Os brasileiros da FaZe Clan venceram a Copa do Mundo de Rainbow Six Siege na França e fizeram história com uma final 100% BR contra a FURIA.
- Final 100% brasileira: como foi a FaZe vs. FURIA
- Placar 3×1 e mapas na veia: Banco, Fronteira, Fortaleza e Covil
- KDS e a mentalidade de quem quer tudo
- O que essa vitória muda para o futuro do R6 no Brasil
- Brasileiros no controle total: foi mais do que um troféu?
Final 100% brasileira: como foi a FaZe vs. FURIA
Quando o calendário do Rainbow Six Siege para na bola e a chave gira, não tem nada mais gostoso do que ver BR brigando pela taça. Na Esports World Cup (EWC), a FaZe Clan encarou a FURIA em uma final totalmente brasileira, e o que era pra ser “só mais um campeonato” virou tipo cena de finale de temporada.
O recado foi simples: a FaZe chegou para jogar no modo “modo competitivo raiz”. E a FURIA, mesmo pressionando e mantendo o ritmo, não conseguiu quebrar a consistência do time do outro lado. Rolou aquela sensação de “ok, agora vai” desde os primeiros momentos da série.
Placar 3×1 e mapas na veia: Banco, Fronteira, Fortaleza e Covil
O resultado final da série foi 3×1 em mapas, com parciais que mostram como a partida não foi no grito nem no improviso. Foi execução. A FaZe foi administrando o jogo e, nos momentos decisivos, acabou encontrando as leituras certas para punir as rotações e as entradas da FURIA.
As parciais registradas na decisão foram:
Banco: 7×3
Fronteira: 7×5
Fortaleza: 6×8
Covil: 7×5
Detalhe nerd que pesa: o mapa mais apertado foi onde muita gente esperaria escorregar. Mas a FaZe segurou.

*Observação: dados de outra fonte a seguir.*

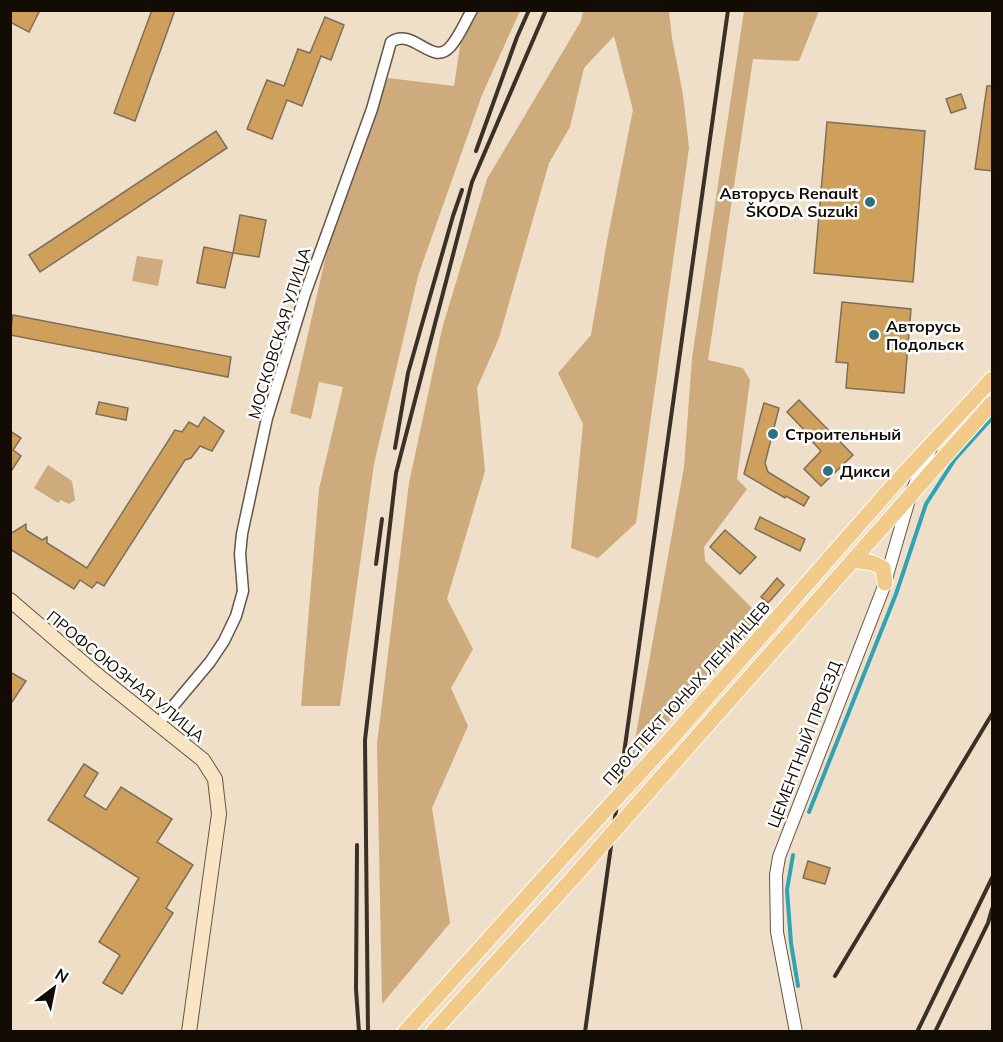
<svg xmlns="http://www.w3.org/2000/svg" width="1003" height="1042" font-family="Mulish,sans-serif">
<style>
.green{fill:#cdab7c}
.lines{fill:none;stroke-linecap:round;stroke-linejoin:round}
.stream{stroke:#2ea3b5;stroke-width:4}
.building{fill:#cfa05c;stroke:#7e6f5a;stroke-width:1.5}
.minor-casing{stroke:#655643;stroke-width:13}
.tertiary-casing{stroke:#655643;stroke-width:14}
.secondary-casing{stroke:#655643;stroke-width:16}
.primary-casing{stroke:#fff;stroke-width:17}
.minor{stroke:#fff;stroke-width:10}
.tertiary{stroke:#fff;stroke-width:12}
.secondary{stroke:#f9e5c4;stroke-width:14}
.primary{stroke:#f2ca89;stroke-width:15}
.rail{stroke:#393128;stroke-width:4}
.primary-bridge-casing{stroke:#fff;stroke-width:17;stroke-linecap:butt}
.primary-bridge{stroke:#f2ca89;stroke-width:15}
.poi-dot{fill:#2c737f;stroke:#fff;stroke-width:2}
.labels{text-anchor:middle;stroke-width:5;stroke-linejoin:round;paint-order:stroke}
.poi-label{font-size:16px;font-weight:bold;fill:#120c05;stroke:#fff;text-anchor:start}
.street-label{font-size:16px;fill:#120c05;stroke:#fff}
</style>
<rect width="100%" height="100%" fill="#efdec8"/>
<g class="green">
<path d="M477,11H520L482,95L418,276L374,464L340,706H301L319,489L343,387L319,382L311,419L290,413L334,220L388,78L454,86L461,40Z"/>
<path d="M583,11H669L672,38L683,95L689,148L636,523L598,558L571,548L583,424L558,373L591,335L607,241L633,110L614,36L584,68L570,127L549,163L499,338L477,388L485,471L447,599L473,649L451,688L468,726L432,808L450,923L382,1004L377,744L409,483L442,329L487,179L581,21Z"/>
<path d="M744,11H819L799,61L753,59L708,360L743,368L750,380L737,479L747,489L704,547L705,561L763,619L631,762L684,467L692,358Z"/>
<path d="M137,256L163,260L158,286L132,281Z"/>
<path d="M48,465L72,481L75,500L69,504L61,500L58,503L34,488Z"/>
</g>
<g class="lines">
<g class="stream">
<path d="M809,812L896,594L926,504L955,459L992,418"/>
<path d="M793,855L787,890L791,943L798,986"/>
</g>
</g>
<g class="building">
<path d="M10,10H40L29,32L10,22Z"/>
<path d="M152,10H175L135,121L114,113Z"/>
<path d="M325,17L344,25L331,60L321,56L302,106L287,100L272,139L247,129L267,80L284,86L298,49L310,53Z"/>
<path d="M987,86H993V171L975,169Z"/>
<path d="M961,94L966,108L951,113L946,99Z"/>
<path d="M827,122L925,131L913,282L814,273Z"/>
<path d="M216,131L227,148L40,272L29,255Z"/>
<path d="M240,215L266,220L259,257L233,253Z"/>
<path d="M204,247L233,253L225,288L197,283Z"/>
<path d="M842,302L911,309L904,393L846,388L848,363L836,362Z"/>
<path d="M13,315L231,357L228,377L10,335Z"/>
<path d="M799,400L853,455L821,486L804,469L821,451L809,438L811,437L787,412Z"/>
<path d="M99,402L128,408L126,420L96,414Z"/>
<path d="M764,403L779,408L765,463L768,472L809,497L804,506L786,496L785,498L744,474Z"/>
<path d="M204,417L224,431L212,451L200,446L191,458L185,460L104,586L97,582L92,588L80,580L74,589L10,549V534L26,524V530L42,540L47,537V543L87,568L175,430L182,432L189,422L198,427Z"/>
<path d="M10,431L21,438L13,450L21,456L10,473Z"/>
<path d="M760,517L805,539L800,551L755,529Z"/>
<path d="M725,530L756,557L740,574L710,547Z"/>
<path d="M777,578L784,585L768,603L761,597Z"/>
<path d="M10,672L26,681L10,705Z"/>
<path d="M84,764L98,773L84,796L106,810L121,787L172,819L157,842L193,865L166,908L173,913L122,994L103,983L120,955L99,942L139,878L48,820Z"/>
<path d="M808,861L830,868L825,884L803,878Z"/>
</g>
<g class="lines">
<defs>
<path id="minor" d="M158,724L210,662L224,641L236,616L243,591L240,554L242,534L267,418L305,294L372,109L391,42C413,27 432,67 450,47C459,37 465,22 472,10"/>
<path id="tertiary" d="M796,1032L777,932L776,875L779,857L883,589L910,496L931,448"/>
<path id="secondary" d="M10,600L96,674L203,760L215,779L219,814L189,1032"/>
<g id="primary">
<path d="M853,560L873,563L883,568L885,583"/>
<path d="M669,741L898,480L992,379"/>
<path d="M665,773L992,403"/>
<path d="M405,1032L578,840"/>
<path d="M433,1032L572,879"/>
</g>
</defs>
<use href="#minor" class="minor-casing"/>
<use href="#tertiary" class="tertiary-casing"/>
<use href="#secondary" class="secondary-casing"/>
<use href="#primary" class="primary-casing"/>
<use href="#minor" class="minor"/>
<use href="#tertiary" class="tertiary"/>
<use href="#secondary" class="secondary"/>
<use href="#primary" class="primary"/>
<g class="rail">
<path d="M476,151L517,37L529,10"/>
<path d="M395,448L408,373L453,216L462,190"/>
<path d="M376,564L382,519"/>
<path d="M357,845L356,989L359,1032"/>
<path d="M835,976L992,714"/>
<path d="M368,1032L365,740L396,473L472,182L546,10"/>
<path d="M585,1032L728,10"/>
<path d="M917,1032L992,878"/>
<path d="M935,1032L988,923L992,909"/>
</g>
<defs>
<g id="primary-bridge">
<path d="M578,840L669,741"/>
<path d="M572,879L665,773"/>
</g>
</defs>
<use href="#primary-bridge" class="primary-bridge-casing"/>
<use href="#primary-bridge" class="primary-bridge"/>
</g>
<g class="poi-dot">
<circle cx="870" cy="202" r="6"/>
<circle cx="874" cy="335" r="6"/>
<circle cx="773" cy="434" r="6"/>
<circle cx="828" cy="471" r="6"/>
</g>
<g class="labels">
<g class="poi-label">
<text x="858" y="199" text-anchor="end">Авторусь Renault<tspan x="858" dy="18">ŠKODA Suzuki</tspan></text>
<text x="886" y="332">Авторусь<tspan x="886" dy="18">Подольск</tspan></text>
<text x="785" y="440">Строительный</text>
<text x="840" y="477">Дикси</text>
</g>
<g class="street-label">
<text transform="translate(279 333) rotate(-73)" y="6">МОСКОВСКАЯ УЛИЦА</text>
<text transform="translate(126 676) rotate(39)" y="6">ПРОФСОЮЗНАЯ УЛИЦА</text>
<text transform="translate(686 693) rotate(-48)" y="6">ПРОСПЕКТ ЮНЫХ ЛЕНИНЦЕВ</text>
<text transform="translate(804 744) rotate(-69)" y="6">ЦЕМЕНТНЫЙ ПРОЕЗД</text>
</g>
</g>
<rect width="1003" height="1042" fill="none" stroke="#120c05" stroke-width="24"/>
<g transform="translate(54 988) rotate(32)" stroke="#ffffff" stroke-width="4.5" paint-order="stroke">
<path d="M0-4.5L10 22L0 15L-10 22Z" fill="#120c05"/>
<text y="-9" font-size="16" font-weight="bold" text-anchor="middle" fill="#120c05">N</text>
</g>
</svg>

E quando saiu um mapa pro lado da FURIA, não foi aquele “desestabiliza geral”. Foi mais no estilo “beleza, respiramos e voltamos pro plano”.
KDS e a mentalidade de quem quer tudo
Entre uma rodada e outra, também dá pra sentir que o time estava com a cabeça no lugar. Um dos jogadores, KDS, resumiu bem a vibe: esse título foi especial porque, com ele, a equipe fechou uma sequência de objetivos que todo mundo que joga R6 sonha em conquistar ao longo da carreira.
No relato, ele menciona o Six Invitational, que é o torneio mais importante do circuito anual de R6. E faz sentido: o que diferencia campeões de “bons times” é consistência em eventos grandes, quando o nervosismo vira fator e qualquer detalhe custa caro.
Para entender o tamanho desse evento no cenário mundial, vale contextualizar o próprio Six Invitational (onde a história do R6 competitivo fica bem documentada).
O que essa vitória muda para o futuro do R6 no Brasil
Além do troféu, tem consequência direta no calendário e no status competitivo. Com a conquista na EWC, a FaZe já garante vaga na edição de 2027, que acontece no Brasil. Traduzindo: além de campeã do mundo, vira também aquela equipe que chega com “bagagem de pressão” para uma casa lotada.
E isso muda o jogo pra todo mundo. Quando um time prova que pode vencer em final 100% nacional, o resto do cenário começa a subir o nível. É efeito dominó: treinos mais focados, drafts mais estudados, estratégia mais refinada e, sim, mais jogadores brasileiros querendo seguir o caminho da elite.
No fim, o Brasil não só apareceu. Ele dominou. Tipo boss final do campeonato, sabe?
Brasileiros no controle total: foi mais do que um troféu?
Se uma final 100% BR, um placar de 3×1 e uma conquista na Esports World Cup não forem sinais claros de hegemonia, o que mais precisa acontecer? A FaZe levou o título, mas o verdadeiro recado é: o Rainbow Six Siege no Brasil está em modo impossível de ignorar. Concorda, ou acha que ainda dá pra surpreender no próximo ciclo?